SIMPSONVILLE—Following a year crushed by a pandemic unlike anything many of us have witnessed, one might logically assume that now wouldn’t be the time for a Lenten mission on death.
Father Matthew Kauth disagrees.
“You and I live in an age in which we try to pretend as if death isn’t going to happen to us,” Father Kauth said. The pandemic has heightened our need, not only to cling to life, but also in the process, to look in the mirror and assess where we are with death.
“While it seems like a morbid thing to think about, I suggest that it’s just the opposite,” he said.
Ordained as a Catholic priest in 2000, Father Kauth spoke to approximately 200 people at St. Mary Magdalene recently, explaining that, as Christians, the end of one’s life is the most important part of living.
“If we think this life is somehow more interesting than the next one, then we really haven’t received the Gospel,” Father Kauth said. In Romans 6:23, St. Paul calls death the “wages of sin.”
“It means you and I weren’t made for death,” Father Kauth said, citing again from Romans. “We were made for life (and) the son of God came that you might have life, and have it in abundance. He’s come to destroy death.
“What is that brief candle we call life in comparison to eternity?” he asked.
A priest in the Diocese of Charlotte, Father Kauth served as a parochial vicar, administrator and pastor for six years, then was sent to Rome to complete a doctorate in moral theology before returning to the diocese as a high school chaplain and professor at Belmont Abbey College.
In 2014, he launched a commission to determine the feasibility of establishing a college seminary in the Diocese of Charlotte.
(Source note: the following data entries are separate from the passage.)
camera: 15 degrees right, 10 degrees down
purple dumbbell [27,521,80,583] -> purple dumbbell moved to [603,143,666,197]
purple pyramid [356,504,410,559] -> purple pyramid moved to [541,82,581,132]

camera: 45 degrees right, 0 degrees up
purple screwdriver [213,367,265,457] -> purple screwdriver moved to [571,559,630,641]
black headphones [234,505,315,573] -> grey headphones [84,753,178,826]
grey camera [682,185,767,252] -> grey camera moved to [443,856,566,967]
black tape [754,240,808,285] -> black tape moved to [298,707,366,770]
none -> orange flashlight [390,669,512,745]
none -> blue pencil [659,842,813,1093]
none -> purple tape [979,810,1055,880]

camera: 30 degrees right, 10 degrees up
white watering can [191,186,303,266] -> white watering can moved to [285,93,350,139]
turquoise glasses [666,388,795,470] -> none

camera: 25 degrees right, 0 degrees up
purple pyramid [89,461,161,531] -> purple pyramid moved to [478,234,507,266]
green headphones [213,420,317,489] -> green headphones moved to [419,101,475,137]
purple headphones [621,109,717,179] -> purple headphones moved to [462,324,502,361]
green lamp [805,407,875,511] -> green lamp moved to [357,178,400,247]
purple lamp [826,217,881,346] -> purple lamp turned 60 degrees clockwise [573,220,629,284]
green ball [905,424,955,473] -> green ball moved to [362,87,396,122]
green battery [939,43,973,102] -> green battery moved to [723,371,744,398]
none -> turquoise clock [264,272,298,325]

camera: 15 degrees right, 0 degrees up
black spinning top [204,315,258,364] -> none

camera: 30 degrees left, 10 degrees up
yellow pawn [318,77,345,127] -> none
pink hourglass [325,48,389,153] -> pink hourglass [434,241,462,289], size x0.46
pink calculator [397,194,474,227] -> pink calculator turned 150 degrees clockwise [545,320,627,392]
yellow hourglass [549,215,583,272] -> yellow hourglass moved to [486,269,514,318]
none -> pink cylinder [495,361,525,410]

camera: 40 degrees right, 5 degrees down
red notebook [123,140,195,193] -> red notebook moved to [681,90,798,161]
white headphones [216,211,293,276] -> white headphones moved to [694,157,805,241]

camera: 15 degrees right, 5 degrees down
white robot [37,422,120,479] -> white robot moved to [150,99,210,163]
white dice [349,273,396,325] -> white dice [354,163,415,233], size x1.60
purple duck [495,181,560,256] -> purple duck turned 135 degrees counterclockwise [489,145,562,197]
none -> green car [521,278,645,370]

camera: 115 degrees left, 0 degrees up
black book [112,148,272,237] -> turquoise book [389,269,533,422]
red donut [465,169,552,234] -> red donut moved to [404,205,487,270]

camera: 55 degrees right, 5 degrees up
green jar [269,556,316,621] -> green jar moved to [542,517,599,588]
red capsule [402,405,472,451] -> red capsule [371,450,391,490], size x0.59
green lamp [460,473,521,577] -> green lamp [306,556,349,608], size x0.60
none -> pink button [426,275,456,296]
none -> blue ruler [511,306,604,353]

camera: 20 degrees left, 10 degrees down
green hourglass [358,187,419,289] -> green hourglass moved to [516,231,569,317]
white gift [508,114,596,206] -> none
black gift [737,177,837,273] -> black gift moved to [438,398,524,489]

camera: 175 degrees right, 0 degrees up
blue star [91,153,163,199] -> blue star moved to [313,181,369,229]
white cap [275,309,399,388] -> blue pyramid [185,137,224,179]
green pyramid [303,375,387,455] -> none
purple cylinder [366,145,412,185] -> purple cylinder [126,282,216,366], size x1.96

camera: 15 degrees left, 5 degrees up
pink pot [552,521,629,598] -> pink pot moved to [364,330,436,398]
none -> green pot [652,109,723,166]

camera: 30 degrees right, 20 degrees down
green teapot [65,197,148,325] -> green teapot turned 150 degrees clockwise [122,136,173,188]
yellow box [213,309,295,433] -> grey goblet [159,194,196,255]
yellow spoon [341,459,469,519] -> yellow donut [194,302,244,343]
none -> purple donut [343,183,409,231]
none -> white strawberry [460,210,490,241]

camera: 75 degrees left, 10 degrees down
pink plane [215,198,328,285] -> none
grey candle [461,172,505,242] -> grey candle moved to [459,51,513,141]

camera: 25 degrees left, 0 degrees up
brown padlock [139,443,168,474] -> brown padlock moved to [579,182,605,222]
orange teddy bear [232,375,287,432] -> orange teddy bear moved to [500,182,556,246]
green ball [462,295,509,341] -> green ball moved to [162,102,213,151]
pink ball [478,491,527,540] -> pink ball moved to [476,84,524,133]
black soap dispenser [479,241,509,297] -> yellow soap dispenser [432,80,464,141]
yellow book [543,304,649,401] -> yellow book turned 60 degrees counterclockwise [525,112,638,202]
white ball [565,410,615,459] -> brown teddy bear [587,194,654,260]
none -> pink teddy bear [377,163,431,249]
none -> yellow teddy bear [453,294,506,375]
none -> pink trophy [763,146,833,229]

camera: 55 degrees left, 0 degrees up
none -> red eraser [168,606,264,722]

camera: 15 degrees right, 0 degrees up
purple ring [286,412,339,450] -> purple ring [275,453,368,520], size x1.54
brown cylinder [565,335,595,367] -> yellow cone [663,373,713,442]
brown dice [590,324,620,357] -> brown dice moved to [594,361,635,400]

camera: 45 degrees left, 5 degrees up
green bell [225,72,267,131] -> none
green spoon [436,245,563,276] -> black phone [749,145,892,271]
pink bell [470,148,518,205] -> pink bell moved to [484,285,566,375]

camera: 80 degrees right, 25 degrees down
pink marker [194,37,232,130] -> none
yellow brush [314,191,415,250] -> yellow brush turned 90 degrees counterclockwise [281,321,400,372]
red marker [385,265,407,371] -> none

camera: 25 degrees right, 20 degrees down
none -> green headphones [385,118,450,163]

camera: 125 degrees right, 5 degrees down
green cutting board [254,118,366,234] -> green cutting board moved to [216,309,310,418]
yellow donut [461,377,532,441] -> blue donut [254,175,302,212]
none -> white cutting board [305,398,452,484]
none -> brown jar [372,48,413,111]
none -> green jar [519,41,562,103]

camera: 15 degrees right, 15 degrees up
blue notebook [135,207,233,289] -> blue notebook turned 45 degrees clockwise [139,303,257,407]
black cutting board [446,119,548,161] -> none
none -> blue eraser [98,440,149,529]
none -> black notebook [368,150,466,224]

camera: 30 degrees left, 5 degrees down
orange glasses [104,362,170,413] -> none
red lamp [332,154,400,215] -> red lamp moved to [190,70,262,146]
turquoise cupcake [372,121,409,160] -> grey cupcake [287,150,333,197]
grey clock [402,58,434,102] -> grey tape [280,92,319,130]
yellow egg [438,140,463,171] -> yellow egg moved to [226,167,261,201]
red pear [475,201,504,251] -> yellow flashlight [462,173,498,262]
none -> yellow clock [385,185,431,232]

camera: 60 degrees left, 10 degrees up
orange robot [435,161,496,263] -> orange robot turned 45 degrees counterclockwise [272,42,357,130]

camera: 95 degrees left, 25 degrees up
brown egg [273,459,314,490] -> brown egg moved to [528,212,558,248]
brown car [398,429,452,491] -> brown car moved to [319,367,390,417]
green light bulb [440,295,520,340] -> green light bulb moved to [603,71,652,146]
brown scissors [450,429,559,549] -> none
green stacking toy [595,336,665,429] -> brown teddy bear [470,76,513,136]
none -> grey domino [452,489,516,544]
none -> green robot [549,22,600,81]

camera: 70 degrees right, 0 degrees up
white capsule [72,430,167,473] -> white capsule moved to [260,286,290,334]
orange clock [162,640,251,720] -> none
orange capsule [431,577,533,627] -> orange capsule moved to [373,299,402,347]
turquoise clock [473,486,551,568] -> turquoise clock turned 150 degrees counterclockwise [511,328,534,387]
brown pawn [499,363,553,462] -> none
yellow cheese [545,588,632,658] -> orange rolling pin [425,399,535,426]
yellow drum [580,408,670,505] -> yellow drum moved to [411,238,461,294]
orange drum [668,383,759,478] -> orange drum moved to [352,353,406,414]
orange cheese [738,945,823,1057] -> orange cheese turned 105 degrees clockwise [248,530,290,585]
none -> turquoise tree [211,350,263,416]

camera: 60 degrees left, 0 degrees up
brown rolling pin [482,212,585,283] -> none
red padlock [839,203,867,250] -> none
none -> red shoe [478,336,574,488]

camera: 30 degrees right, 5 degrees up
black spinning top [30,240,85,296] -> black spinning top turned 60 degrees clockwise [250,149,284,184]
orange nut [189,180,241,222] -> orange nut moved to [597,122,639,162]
Two years later, St. Joseph’s Seminary opened in Mount Holly, located a few miles from Belmont Abbey. He has served as the school’s rector since it opened in 2016.
In his Lenten mission at St. Mary Magdalene, titled “The Four Last Things: Death, Judgement, Hell and Heaven”, Father Kauth shared God’s word on the existence of hell.
“No one likes to talk about hell, except our Lord,” Father Kauth said, noting that hell is mentioned in the Bible far more frequently than Heaven.
“If you get rid of hell, then you also get rid of Heaven.” It’s a consequence of being free to reject one or the other, he said. “You shape your desires, you shape your inclinations over the course of time, in accordance with the truth or away from it.”
In her “Treatise on Purgatory,” Father Kauth noted that St. Catherine of Genoa referred to Purgatory as both the greatest possible pain one can experience and the greatest joy at the same time.
The pain comes from the love one has for God, Father Kauth said.
“The love you hold for Him knows no bounds once you see Him,” he said. “Purgatory is so merciful, meaning if the love of God is in me, what we call the seed of grace; if I’m in the friendship of God when I die, it’s your greatest moment of trust, your last real act.
“You don’t get to Heaven by dying,” Father Kauth said. “You get to Heaven by loving. Eternal life is to love and to see Him.”